Quantitative easing will not do the trick if the Bank of England’s net purchase of debt from the private sector largely ends up as increased bank reserves. That is why the money supply in circulation (this excludes bank reserves) has registered sluggish, sometimes negative, growth through our deep recession. And that is why recovery has been equally sluggish despite a soaring public debt.
Yours etc…”
As I pointed out in my last post on LabourList, most people, and the vast majority of economists, are under a misapprehension as to the nature of the £200bn of Public Credit which is being deployed by Mr Darling to buy Treasury debt (gilts) with the aim of injecting money into the economy.
This has acted as a transfusion of public credit to replace the bleeding of private credit implicit in the non-performance of hundreds of billions of bank loans.
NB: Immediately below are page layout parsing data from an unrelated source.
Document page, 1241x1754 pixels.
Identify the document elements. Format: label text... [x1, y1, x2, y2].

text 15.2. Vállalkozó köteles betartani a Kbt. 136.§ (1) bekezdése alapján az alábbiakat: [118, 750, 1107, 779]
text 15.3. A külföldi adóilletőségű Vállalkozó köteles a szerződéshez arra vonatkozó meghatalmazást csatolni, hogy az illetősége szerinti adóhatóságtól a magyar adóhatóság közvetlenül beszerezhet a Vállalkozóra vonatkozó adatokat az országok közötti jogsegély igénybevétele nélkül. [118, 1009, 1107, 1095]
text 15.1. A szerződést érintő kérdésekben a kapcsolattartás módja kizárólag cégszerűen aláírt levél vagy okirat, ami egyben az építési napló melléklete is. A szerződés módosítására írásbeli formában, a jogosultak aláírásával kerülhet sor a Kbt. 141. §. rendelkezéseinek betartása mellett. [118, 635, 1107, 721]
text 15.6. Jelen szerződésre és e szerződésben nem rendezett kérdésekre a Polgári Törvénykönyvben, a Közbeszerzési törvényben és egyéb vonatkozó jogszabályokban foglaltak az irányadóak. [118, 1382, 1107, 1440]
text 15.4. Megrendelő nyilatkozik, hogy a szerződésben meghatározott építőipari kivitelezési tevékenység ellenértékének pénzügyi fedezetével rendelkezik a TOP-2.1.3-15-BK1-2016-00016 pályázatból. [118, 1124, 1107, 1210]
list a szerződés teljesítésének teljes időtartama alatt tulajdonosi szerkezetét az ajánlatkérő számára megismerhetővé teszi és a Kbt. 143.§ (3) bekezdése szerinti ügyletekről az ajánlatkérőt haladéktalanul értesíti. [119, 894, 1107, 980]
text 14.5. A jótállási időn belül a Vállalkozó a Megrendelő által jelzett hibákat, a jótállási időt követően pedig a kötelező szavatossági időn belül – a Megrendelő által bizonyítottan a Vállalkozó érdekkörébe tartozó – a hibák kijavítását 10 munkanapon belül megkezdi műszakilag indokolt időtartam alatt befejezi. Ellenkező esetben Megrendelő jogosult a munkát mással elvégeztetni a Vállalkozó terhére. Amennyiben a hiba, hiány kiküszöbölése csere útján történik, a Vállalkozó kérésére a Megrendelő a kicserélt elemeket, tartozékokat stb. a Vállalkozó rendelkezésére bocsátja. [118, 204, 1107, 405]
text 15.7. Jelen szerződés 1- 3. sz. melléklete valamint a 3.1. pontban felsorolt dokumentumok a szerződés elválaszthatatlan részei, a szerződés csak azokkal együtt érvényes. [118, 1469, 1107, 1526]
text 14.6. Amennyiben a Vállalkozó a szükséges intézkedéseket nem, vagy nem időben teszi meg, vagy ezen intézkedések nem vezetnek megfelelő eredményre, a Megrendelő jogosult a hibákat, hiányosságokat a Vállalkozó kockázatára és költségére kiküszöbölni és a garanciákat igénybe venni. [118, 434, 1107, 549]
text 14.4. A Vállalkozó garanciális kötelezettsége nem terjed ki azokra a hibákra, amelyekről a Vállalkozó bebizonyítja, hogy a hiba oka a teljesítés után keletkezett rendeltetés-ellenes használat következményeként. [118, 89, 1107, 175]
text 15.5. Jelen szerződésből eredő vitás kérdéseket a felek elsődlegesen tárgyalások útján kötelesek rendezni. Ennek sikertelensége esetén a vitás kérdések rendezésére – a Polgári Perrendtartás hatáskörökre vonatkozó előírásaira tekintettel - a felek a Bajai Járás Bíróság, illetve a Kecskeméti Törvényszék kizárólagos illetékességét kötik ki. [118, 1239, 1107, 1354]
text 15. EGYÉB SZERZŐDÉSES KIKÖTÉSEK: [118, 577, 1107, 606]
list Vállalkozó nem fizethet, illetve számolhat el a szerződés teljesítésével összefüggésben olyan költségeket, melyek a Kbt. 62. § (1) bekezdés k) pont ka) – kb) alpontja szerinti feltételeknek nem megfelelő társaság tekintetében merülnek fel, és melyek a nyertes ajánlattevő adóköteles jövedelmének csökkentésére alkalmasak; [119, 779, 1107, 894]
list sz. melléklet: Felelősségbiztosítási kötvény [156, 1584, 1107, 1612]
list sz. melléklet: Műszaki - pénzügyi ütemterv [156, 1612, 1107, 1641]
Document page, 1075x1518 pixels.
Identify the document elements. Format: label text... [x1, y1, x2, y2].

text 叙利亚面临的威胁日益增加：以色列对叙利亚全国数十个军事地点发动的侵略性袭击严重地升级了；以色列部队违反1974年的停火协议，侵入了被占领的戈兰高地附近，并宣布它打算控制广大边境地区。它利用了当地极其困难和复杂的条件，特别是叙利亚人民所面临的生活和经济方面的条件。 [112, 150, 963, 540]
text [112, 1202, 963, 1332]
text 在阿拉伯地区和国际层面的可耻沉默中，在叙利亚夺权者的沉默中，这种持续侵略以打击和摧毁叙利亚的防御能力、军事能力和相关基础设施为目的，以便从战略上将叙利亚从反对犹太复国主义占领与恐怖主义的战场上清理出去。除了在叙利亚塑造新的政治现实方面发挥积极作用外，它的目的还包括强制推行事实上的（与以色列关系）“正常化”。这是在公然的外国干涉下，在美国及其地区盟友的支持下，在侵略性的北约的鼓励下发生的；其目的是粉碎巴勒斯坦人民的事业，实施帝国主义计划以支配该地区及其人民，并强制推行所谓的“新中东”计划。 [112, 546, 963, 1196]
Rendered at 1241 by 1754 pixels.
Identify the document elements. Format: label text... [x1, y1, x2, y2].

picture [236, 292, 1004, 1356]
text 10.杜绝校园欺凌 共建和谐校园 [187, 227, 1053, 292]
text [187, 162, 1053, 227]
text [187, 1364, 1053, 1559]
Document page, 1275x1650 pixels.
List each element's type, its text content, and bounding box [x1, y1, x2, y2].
Although QE has been paused briefly, Mr King seemed to recognise in his recent appearance before the Treasury Select Committee that the transfusion would soon need to be resumed.
Unfortunately, as is implicit in Professor Sandilands argument, all QE currently achieves is to inject public credit/money to keep the largely unproductive, and for the most part parasitic, financial ‘bubble economy’ pumped up. It does nothing to address the problems in the real productive economy of the public and private sectors. Note here that the public sector is ‘unproductive’ only from the peculiarly selfish view of the shareholder: from the perspective of the entrepreneur, supplier, customer, management and staff, it is the shareholder who is unproductive.
As the Professor points out, the requirement is for the government to spend money into the economy and to fund the deficit with QE. In my view, this process should be carried out through the creation of local Treasury Branches – as in Alberta, Canada – and for massive investment in the forms of capital recently identified by Mark Dominik.
This investment of literally hundreds of billions of pounds in productive assets (and people!) should be professionally managed by service providers in such a way – I advocate a revenue sharing approach – that they have a stake in the outcome. In fact, such banking service provision would be in the interests of banks as they no longer need to risk their capital by creating credit based upon it.
The public credit creation process would be overseen by a Monetary Authority – a function for the Bank of England – to ensure that the economy does not overheat.
For 300 years governments have delegated to private banks the creation of the credit necessary for the circulation of goods and services and creation of productive assets. Since the current position is that, due to shortage of capital, private banks cannot or will not do so, then in my view Mr Darling must simply write cheques on the Treasury’s account with the Bank of England to fund the necessary investment.
Once productive assets have been developed – such as affordable housing, or renewable energy – then any resulting revenue streams would be well suited for long term investment, for example by pension funds, and this investment would then allow the QE development credit to be recycled.
Mr Darling should act immediately in accordance with the Professor’s advice to invest money directly into the economy: that should be the Chancellor’s job.